I also recall that hunting involved a degree of custom and ceremony that had to do with our relationship to the outdoors. As a young man, I duck hunted with friends on the Mississippi River. In late August and September, we registered for site drawings in the chutes and sloughs on the river, and then constructed blinds in preparation for the water fowl season. When the season opened, we got up long before dawn, trekked to the river, got into boats, and took up positions in the duck blinds to be in place when the sun rose. As we sipped from our Thermoses of hot coffee, the the river echoed with the occasional squawking of duck calls, as hunters tried to lure the ducks in. There would be sporadic flurries of shotgun firing. We got ducks, but actually the ritual of being on the river during those crisp mornings was the real reason we were out there. On many mornings, we shot no ducks. Ducks were the reason we were out there, but not the primary motivation.
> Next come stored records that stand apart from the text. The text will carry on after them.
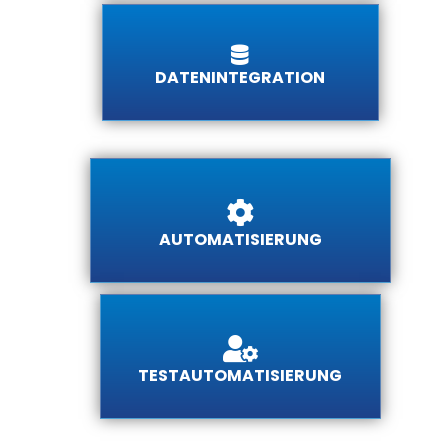
DATENINTEGRATION
AUTOMATISIERUNG
TESTAUTOMATISIERUNG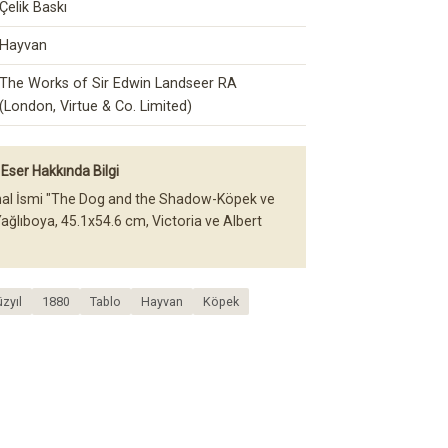
Çelik Baskı
Hayvan
The Works of Sir Edwin Landseer RA
(London, Virtue & Co. Limited)
Eser Hakkında Bilgi
inal İsmi "The Dog and the Shadow-Köpek ve
ağlıboya, 45.1x54.6 cm, Victoria ve Albert
zyıl
1880
Tablo
Hayvan
Köpek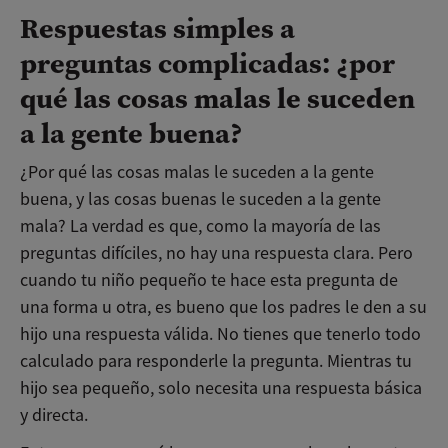
Respuestas simples a
preguntas complicadas: ¿por
qué las cosas malas le suceden
a la gente buena?
¿Por qué las cosas malas le suceden a la gente
buena, y las cosas buenas le suceden a la gente
mala? La verdad es que, como la mayoría de las
preguntas difíciles, no hay una respuesta clara. Pero
cuando tu niño pequeño te hace esta pregunta de
una forma u otra, es bueno que los padres le den a su
hijo una respuesta válida. No tienes que tenerlo todo
calculado para responderle la pregunta. Mientras tu
hijo sea pequeño, solo necesita una respuesta básica
y directa.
Two of the men in the group I belonged to were brothers who ran a river road restaurant in one of the small towns on the river. One year one of the men got a mallard so beautiful that he had it stuffed and put it in his office. But most of the ducks we shot were cooked. One of the brothers was a chef who had worked in a restaurant that featured game on its menu. He would cook a bunch of ducks we bagged for a late-season dinner the group held with their families at his restaurant. Many people do not like wild duck because it tastes fishy. Ducks and fish share the same habitat and the same diet of aquatic vegetation. But the chef could prepare the ducks and roast them so that they were so crisp of skin and tender and richly flavored of flesh that the families talked about those meals all year. They included other gifts from the river, such as turtle soup, and produce from the rich river valley. They were part of the Thanksgiving season that reminded us of the beneficence of nature.
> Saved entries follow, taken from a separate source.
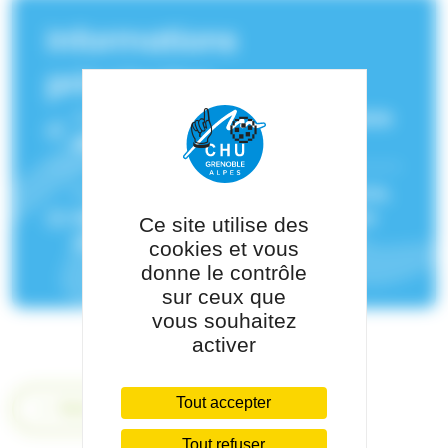
Informations
principales
Service(s) de rattachement :
Psychiatrie
de l'adulte
Pôle de rattachement :
Pôle Psychiatrie,
Rééducation, Neurologie Et Médecine
Ce site utilise des
Légale
cookies et vous
donne le contrôle
sur ceux que
vous souhaitez
activer
Tout accepter
Retour
Tout refuser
The ethic of that group of river people was that you didn't kill anything you did not eat. Killing was not considered a sport. Hunting was an activity in which humans engaged their dependency on nature. It involved the application of skills and ethical relationship with nature. No one in that group killed for trophies, nor did most of the hunters I knew back then. In fact, we were disdainful and wary of people who killed as a sport. We were also skeptical of the idea of propagating wildlife so that people could kill it. It seemed a perversion of the relationship that humankind had with nature.
There are those who enjoy killing. As commercial hunting preserves were established, we made fun of people who thought that "shooting fish in a barrel" demonstrated some kind of manhood. Those commercial hunts required no knowledge, little skill, but mainly provided participants bragging rights to say they had killed something.
The social media contains many reactions to the reactions against the killing of Cecil. The many wasteful and depressing deaths that occur in America are all deserving of notice and examination. But the killing of Cecil as a trophy triggered an old ethic rooted deep in the land, in nature, against killing as a sport or an expression of manhood. That ethic is one that divides the nation. It is a battleground in the culture war.